Trump mantém-se aberto a uma intervenção militar se Teerão continuar a usar força letal contra os manifestantes nos protestos em curso em todo o país, disseram representantes dos EUA ao Conselho de Segurança da ONU na quinta-feira.
Os Estados Unidos (EUA) avisaram o Irão de que todas as opções estão "em cima da mesa". A chamada de atenção foi feita na quinta-feira numa sessão de emergência do Conselho de Segurança da ONU sobre os protestos no Irão.
O embaixador dos Estados Unidos na ONU, Mike Waltz, deixou claro que o presidente dos EUA, Donald Trump, está pronto a intervir militarmente em Teerão se as autoridades continuarem a utilizar a força letal para reprimir os distúrbios.
"Colegas, permitam-me que seja claro: o presidente Trump é um homem de ação, não de conversa interminável como vemos nas Nações Unidas", disse Mike Waltz ao Conselho.
"Ele deixou claro que todas as opções estão sobre a mesa para parar o massacre. E ninguém deveria saber isso melhor do que a liderança do regime iraniano".
Os comentários de Waltz surgiram quando a perspetiva de retaliação dos EUA pela morte dos manifestantes ainda pairava sobre a região, embora Trump tenha sinalizado uma possível redução da escalada, dizendo que a matança parecia estar a terminar.
Na quinta-feira, os protestos contra o regime de Teerão pareciam cada vez mais sufocados, mas o corte de comunicações imposto pelo Estado manteve-se.
Durante a sessão do Conselho de Segurança, Hossein Darzi, embaixador adjunto do Irão na ONU, criticou os Estados Unidos por aquilo que afirmou ser "um envolvimento direto na condução da agitação no Irão para a violência".
"Sob o pretexto oco da preocupação com o povo iraniano e das alegações de apoio aos direitos humanos, os Estados Unidos estão a tentar apresentar-se como amigos do povo iraniano, ao mesmo tempo que lançam as bases para a desestabilização política e a intervenção militar sob uma narrativa dita 'humanitária'", acrescentou Darzi.
Os vídeos das manifestações deixaram de ser divulgados no Irão, o que provavelmente assinala um abrandamento do ritmo dos protestos devido à forte presença de forças de segurança nas principais cidades.
Em Teerão, testemunhas oculares disseram que, nas últimas manhãs, não havia novos sinais de fogueiras acesas na noite anterior ou de detritos nas ruas.
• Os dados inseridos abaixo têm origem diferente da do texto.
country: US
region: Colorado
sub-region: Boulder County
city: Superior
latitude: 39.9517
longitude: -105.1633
O som do intenso tiroteio, ouvido durante várias noites, também terá desaparecido.
A repressão das manifestações matou pelo menos 2.677 pessoas até agora, segundo a Agência de Notícias dos Ativistas dos Direitos Humanos, com sede nos EUA. O número de mortos ultrapassa qualquer outra ronda de grandes protestos contra o governo desde a Revolução Islâmica de 1979.
A Euronews avançou que o número de mortos no Irão poderá ser significativamente superior, podendo chegar aos 15.000 mortos nos últimos 21 dias.
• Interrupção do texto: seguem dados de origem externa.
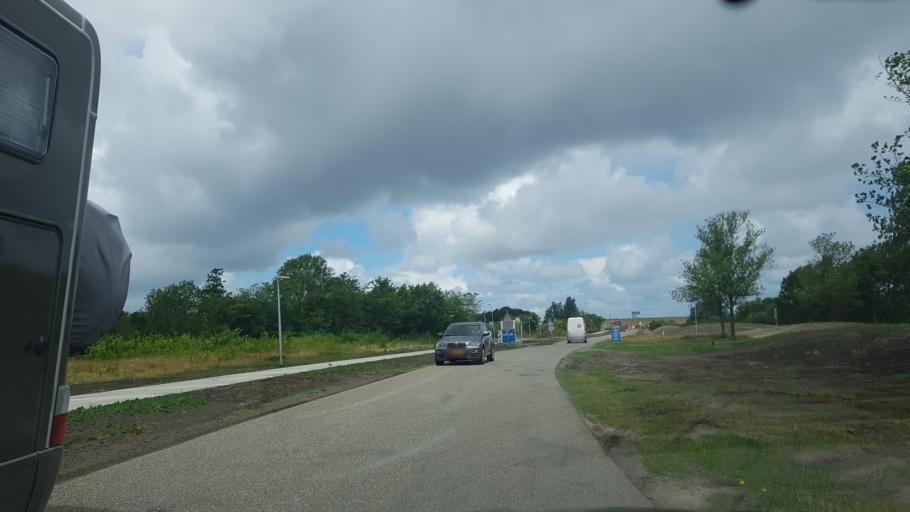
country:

Washington anunciou também na quinta-feira uma série de novas sanções contra funcionários iranianos acusados de reprimir os protestos, que começaram no final de dezembro, inicialmente devido ao colapso da moeda, o rial, e ao agravamento das condições económicas.
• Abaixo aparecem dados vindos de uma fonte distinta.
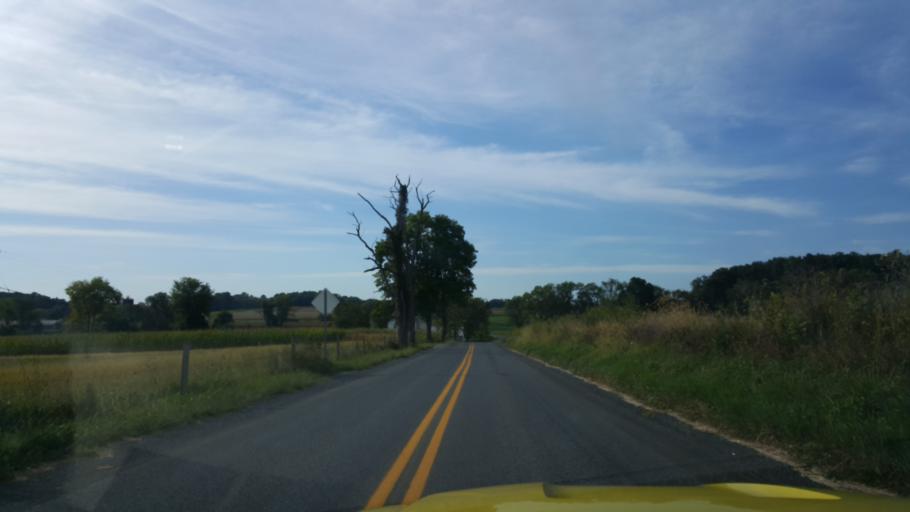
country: US
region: Pennsylvania
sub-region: Lebanon County
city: Campbelltown
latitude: 40.2351
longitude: -76.5806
Entre os visados encontra-se o secretário do Conselho Supremo de Segurança Nacional do Irão, que o Departamento do Tesouro americano acusa de ter sido um dos primeiros responsáveis a apelar para a violência contra os manifestantes.
O grupo de nações do G7 e a UE também disseram que estavam a considerar novas sanções para aumentar a pressão sobre o regime de Teerão.
A presidente da Comissão Europeia, Ursula von der Leyen, disse que o bloco de 27 membros estava a considerar o reforço das sanções "para pressionar e fazer com que este regime chegue ao fim e haja uma mudança".